Passage to read
# UK Soap and Drama Discussion > Hollyoaks > General >  Fave Characters?

## Penguin8191

who r ur fave characters that are in Hollyoaks this now? i like ben, lee and lisa! it's really hard 2 choose! please post ur opinions!

----------


## sharon+dennis4eva

I love Bombhead lol he is so adorable. I like Lee too.

----------


## Katy

yeh bombhead is really cute but i think tonys my favourite

----------


## Soaps King

*Lisa is my fave. Shes a really good actress and has coped with the whole Jake and Becca affair really well. I hope she stays for a good long while!!*

----------


## daisy38

Tony, with out a doubt he is the best!  :Smile:

----------


## Bad Wolf

little tom, far better actor than most of them, and bombhead

----------


## soapaddict

Lisa, Ben and Tom are my faves at the mo

----------


## daisy38

> little tom, far better actor than most of them, and bombhead


Oh Little Tom i forgot about him! He so deserves to win a Best Newcomer Award!  :Big Grin:

----------


## Soaps King

But Daisy..He aint really a newcomer to be fair, Hes been it for ages!

----------


## Katy

i think justin now i didnt like him when they made him bad

----------


## lil_carla_lou

I think Bombhead, Tom and Tony.

Data section
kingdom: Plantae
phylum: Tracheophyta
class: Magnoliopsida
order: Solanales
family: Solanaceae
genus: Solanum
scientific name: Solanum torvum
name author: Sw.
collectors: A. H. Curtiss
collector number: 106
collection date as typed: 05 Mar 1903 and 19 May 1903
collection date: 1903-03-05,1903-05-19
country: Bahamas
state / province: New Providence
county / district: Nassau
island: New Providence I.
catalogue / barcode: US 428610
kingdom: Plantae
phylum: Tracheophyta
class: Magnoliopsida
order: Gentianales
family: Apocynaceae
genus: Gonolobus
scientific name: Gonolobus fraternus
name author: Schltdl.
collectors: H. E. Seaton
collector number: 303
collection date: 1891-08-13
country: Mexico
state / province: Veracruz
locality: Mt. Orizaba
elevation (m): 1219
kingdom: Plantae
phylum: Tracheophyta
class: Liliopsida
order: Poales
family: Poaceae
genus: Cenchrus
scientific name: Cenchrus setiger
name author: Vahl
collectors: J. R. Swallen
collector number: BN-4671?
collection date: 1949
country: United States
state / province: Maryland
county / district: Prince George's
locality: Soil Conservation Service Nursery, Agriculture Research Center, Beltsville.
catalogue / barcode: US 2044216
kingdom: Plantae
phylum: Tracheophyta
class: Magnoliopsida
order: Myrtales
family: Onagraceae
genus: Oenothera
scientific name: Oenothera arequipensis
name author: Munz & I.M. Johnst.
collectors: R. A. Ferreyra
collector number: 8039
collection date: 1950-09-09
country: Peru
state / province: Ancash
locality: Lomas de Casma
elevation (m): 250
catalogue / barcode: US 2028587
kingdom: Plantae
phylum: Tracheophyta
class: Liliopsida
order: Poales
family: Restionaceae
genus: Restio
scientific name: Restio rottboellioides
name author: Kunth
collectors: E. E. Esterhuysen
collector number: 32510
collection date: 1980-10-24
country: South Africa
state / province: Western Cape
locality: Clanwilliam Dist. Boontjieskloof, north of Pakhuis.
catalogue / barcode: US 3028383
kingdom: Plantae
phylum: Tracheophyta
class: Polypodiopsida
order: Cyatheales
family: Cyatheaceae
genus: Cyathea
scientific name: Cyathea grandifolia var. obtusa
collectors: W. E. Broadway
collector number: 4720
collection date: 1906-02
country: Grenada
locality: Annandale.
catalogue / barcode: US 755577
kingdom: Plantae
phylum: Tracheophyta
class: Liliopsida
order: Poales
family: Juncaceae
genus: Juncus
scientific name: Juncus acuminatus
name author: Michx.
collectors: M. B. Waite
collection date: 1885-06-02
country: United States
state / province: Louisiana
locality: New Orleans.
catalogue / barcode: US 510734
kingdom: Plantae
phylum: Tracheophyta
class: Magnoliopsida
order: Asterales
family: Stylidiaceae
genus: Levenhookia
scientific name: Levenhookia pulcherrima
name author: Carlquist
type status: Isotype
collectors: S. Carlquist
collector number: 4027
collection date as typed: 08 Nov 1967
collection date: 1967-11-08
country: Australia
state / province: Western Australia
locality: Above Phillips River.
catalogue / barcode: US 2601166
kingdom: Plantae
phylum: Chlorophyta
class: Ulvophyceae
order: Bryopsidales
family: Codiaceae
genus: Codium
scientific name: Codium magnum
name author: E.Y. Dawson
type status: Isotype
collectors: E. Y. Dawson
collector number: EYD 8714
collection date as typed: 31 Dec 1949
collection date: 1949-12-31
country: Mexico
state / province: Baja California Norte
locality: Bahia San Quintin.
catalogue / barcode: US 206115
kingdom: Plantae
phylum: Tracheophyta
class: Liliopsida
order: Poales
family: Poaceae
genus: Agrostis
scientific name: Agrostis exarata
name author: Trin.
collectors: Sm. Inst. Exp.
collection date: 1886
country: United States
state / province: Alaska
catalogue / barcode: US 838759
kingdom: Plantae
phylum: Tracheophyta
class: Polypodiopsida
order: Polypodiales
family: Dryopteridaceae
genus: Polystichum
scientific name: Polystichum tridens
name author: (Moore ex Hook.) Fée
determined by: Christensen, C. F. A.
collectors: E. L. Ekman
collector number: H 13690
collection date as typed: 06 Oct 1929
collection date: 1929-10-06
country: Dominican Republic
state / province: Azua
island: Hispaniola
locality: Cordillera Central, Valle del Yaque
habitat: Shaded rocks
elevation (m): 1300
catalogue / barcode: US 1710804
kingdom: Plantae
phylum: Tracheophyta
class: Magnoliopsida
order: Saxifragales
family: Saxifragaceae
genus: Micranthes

Short problem
Copy the Hollyoaks favorite-characters thread word for word, in full. The records come from a separate source.

Task result
# UK Soap and Drama Discussion > Hollyoaks > General >  Fave Characters?

## Penguin8191

who r ur fave characters that are in Hollyoaks this now? i like ben, lee and lisa! it's really hard 2 choose! please post ur opinions!

----------


## sharon+dennis4eva

I love Bombhead lol he is so adorable. I like Lee too.

----------


## Katy

yeh bombhead is really cute but i think tonys my favourite

----------


## Soaps King

*Lisa is my fave. Shes a really good actress and has coped with the whole Jake and Becca affair really well. I hope she stays for a good long while!!*

----------


## daisy38

Tony, with out a doubt he is the best!  :Smile:

----------


## Bad Wolf

little tom, far better actor than most of them, and bombhead

----------


## soapaddict

Lisa, Ben and Tom are my faves at the mo

----------


## daisy38

> little tom, far better actor than most of them, and bombhead


Oh Little Tom i forgot about him! He so deserves to win a Best Newcomer Award!  :Big Grin:

----------


## Soaps King

But Daisy..He aint really a newcomer to be fair, Hes been it for ages!

----------


## Katy

i think justin now i didnt like him when they made him bad

----------


## lil_carla_lou

I think Bombhead, Tom and Tony.